REQUIRED ACTION: Please determine how many lines of the material include the word "fiscal", and respond with nothing but that number.
↓↓↓
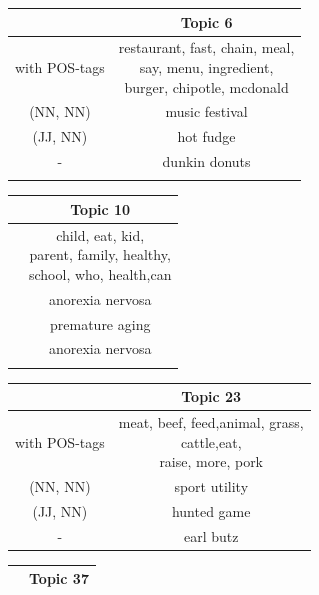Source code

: {%
\begin{table}[h]
	\begin{minipage}[t]{0.5\textwidth}
		\begin{tabular}{c|c}
			&Topic 6\\
			\hline
			with \ac{POS}-tags & \thead{restaurant, fast, chain, meal,\\ say, menu, ingredient,\\ burger, chipotle, mcdonald } \\
			\hline
			(NN, NN) & music festival   \\
			(JJ, NN) & hot fudge \\
			-  & dunkin donuts\\
			&\\
		\end{tabular}
	\end{minipage}
	\begin{minipage}[t]{0.5\textwidth}
		\begin{tabular}{c|c}
			&Topic 10\\
			\hline
			& \thead{child, eat, kid,\\ parent, family,	healthy,\\ school, who, 	health,can } \\
			\hline
			& anorexia nervosa \\
			& premature aging   \\
			& anorexia nervosa	\\
			&\\
		\end{tabular}
	\end{minipage}
	\begin{minipage}[t]{0.5\textwidth}
		\begin{tabular}{c|c}
			&Topic 23\\
			\hline
			with \ac{POS}-tags &  \thead{meat, beef, feed,animal, grass,\\ cattle,eat,\\ raise, more, pork} \\
			\hline
			(NN, NN) & sport utility \\
			(JJ, NN) & hunted game   \\
			-& earl butz	\\
		\end{tabular}
	\end{minipage}
	\hfill\hfill
	\begin{minipage}[t]{0.5\textwidth}
		\begin{tabular}{c|c}
			&Topic 37\\
			\hline


\end{tabular}
\end{minipage}
\end{table}}
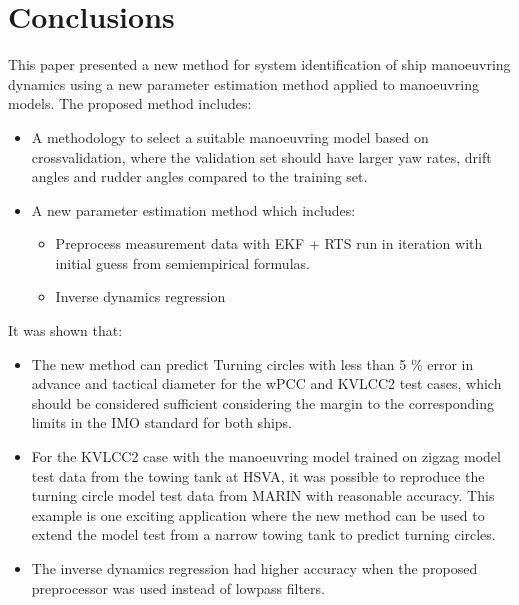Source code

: \documentclass[review]{elsarticle}
\begin{document}
\section{Conclusions}
\label{\detokenize{10.01_conclusions:conclusions}}\label{\detokenize{10.01_conclusions:id1}}\label{\detokenize{10.01_conclusions::doc}}
\sphinxAtStartPar
This paper presented a new method for system identification of ship manoeuvring dynamics using a new parameter estimation method  applied to manoeuvring models. The proposed method includes:
\begin{itemize}
\item {} 
\sphinxAtStartPar
A methodology to select a suitable manoeuvring model based on cross\sphinxhyphen{}validation, where the validation set should have larger yaw rates, drift angles and rudder angles compared to the training set.

\item {} 
\sphinxAtStartPar
A new parameter estimation method which includes:
\begin{itemize}
\item {} 
\sphinxAtStartPar
Preprocess measurement data with EKF + RTS run in iteration with initial guess from semi\sphinxhyphen{}empirical formulas.

\item {} 
\sphinxAtStartPar
Inverse dynamics regression

\end{itemize}

\end{itemize}

\sphinxAtStartPar
It was shown that:
\begin{itemize}
\item {} 
\sphinxAtStartPar
The new method can predict Turning circles with less than 5 \% error in advance and tactical diameter for the wPCC and KVLCC2 test cases, which should be considered sufficient considering the margin to the corresponding limits in the IMO standard for both ships.

\item {} 
\sphinxAtStartPar
For the KVLCC2 case with the manoeuvring model trained on zigzag model test data from the towing tank at HSVA, it was possible to reproduce the turning circle model test data from MARIN with reasonable accuracy. This example is one exciting application where the new method can be used to extend the model test from a narrow towing tank to predict turning circles.

\item {} 
\sphinxAtStartPar
The inverse dynamics regression had higher accuracy when the proposed preprocessor was used instead of low\sphinxhyphen{}pass filters.

\end{itemize}
\end{document}
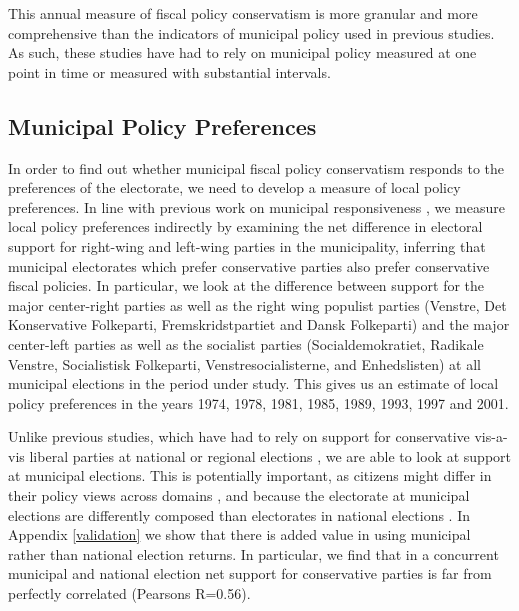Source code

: \documentclass[a4paper,12pt]{article}
\begin{document}
This annual measure of fiscal policy conservatism is more granular and more comprehensive than the indicators of municipal policy used in previous studies. As such, these studies have had to rely on municipal policy measured at one point in time \citep{tausanovitch2014representation,palus2010responsiveness} or measured with substantial intervals\citep{sances2017voters,einstein2016pushing,hajnal2010or}. 



\subsection*{Municipal Policy Preferences}

In order to find out whether municipal fiscal policy conservatism responds to the preferences of the electorate, we need to develop a measure of local policy preferences. In line with previous work on municipal responsiveness \cite[e.g.,][]{sances2017ideology,einstein2016pushing}, we measure local policy preferences indirectly by examining the net difference in electoral support for right-wing and left-wing parties in the municipality, inferring that municipal electorates which prefer conservative parties also prefer conservative fiscal policies. In particular, we look at the difference between support for the major center-right parties as well as the right wing populist parties (Venstre, Det Konservative Folkeparti, Fremskridstpartiet and Dansk Folkeparti) and the major center-left parties as well as the socialist parties (Socialdemokratiet, Radikale Venstre, Socialistisk Folkeparti, Venstresocialisterne, and Enhedslisten) at all municipal elections in the period under study. This gives us an estimate of local policy preferences in the years 1974, 1978, 1981, 1985, 1989, 1993, 1997 and 2001.

 Unlike previous studies, which have had to rely on support for conservative vis-a-vis liberal parties at national or regional elections \citep[e.g.,][]{hajnal2010or,einstein2016pushing}, we are able to look at support at municipal elections. This is potentially important, as citizens might differ in their policy views across domains \cite[for an argument along these lines, see]{abrams2012big}, and because the electorate at municipal elections are differently composed than electorates in national elections \citep{ansolabehere2015beyond,hansen2017social}. In Appendix  \ref{validation} we show that there is added value in using municipal rather than national election returns. In particular, we find that in a concurrent municipal and national election net support for conservative parties is far from perfectly correlated (Pearsons R=0.56).
 
\end{document}
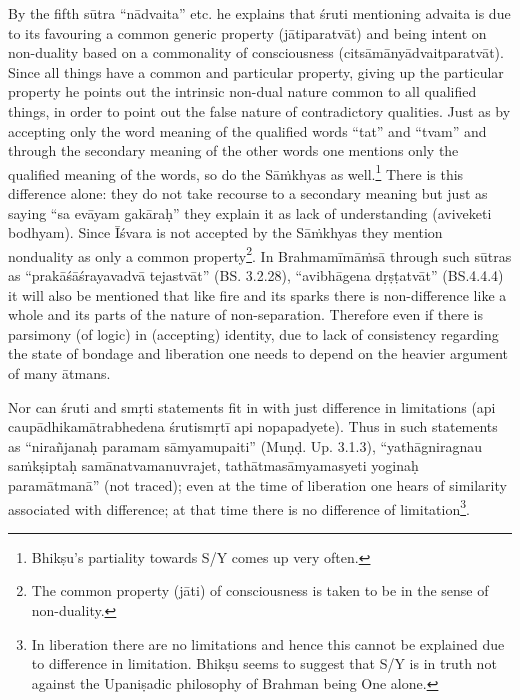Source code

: By the fifth sūtra “nādvaita” etc. he explains that śruti mentioning advaita is due to its favouring a common generic property (jātiparatvāt) and being intent on non-duality based on a commonality of consciousness (citsāmānyādvaitparatvāt). Since all things have a common and particular property, giving up the particular property he points out the intrinsic non-dual nature common to all qualified things, in order to point out the false nature of contradictory qualities. Just as by accepting only the word meaning of the qualified words   “tat” and “tvam” and through the  secondary meaning of the other words one mentions only the qualified meaning of the words, so do the Sāṁkhyas as well.\footnote{Bhikṣu’s partiality towards S/Y comes up very often.} There is this difference alone: they do not take recourse to a secondary meaning but just as saying “sa evāyam gakāraḥ” they explain it as lack of understanding (aviveketi bodhyam). Since Īśvara is not accepted by the Sāṁkhyas they mention nonduality as only a common property\footnote{The common property (jāti) of consciousness is taken to be in the sense of non-duality.}. In Brahmamīmāṁsā through such sūtras as “prakāśāśrayavadvā tejastvāt” (BS. 3.2.28), “avibhāgena dṛṣṭatvāt” (BS.4.4.4) it will also be mentioned that like fire and its sparks there is non-difference like a whole and its parts of the nature of non-separation. Therefore even if there is parsimony (of logic) in  (accepting) identity, due to lack of consistency regarding the state of bondage and liberation one needs to depend on the heavier argument of many ātmans. 

Nor can śruti and smṛti statements fit in with just difference in limitations (api caupādhikamātrabhedena śrutismṛtī api nopapadyete). Thus in such statements as “nirañjanaḥ paramam sāmyamupaiti” (Muṇḍ. Up. 3.1.3), “yathāgniragnau saṁkṣiptaḥ samānatvamanuvrajet, tathātmasāmyamasyeti yoginaḥ paramātmanā” (not traced); even at the time of liberation one hears of similarity associated with difference; at that time there is no difference of limitation\footnote{In liberation there are no limitations and hence this cannot be explained due to difference in limitation. Bhikṣu seems to suggest that S/Y is in truth not against the Upaniṣadic philosophy of Brahman being One alone.}.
↑↑↑
OUTPUT OF THE EXERCISE: 2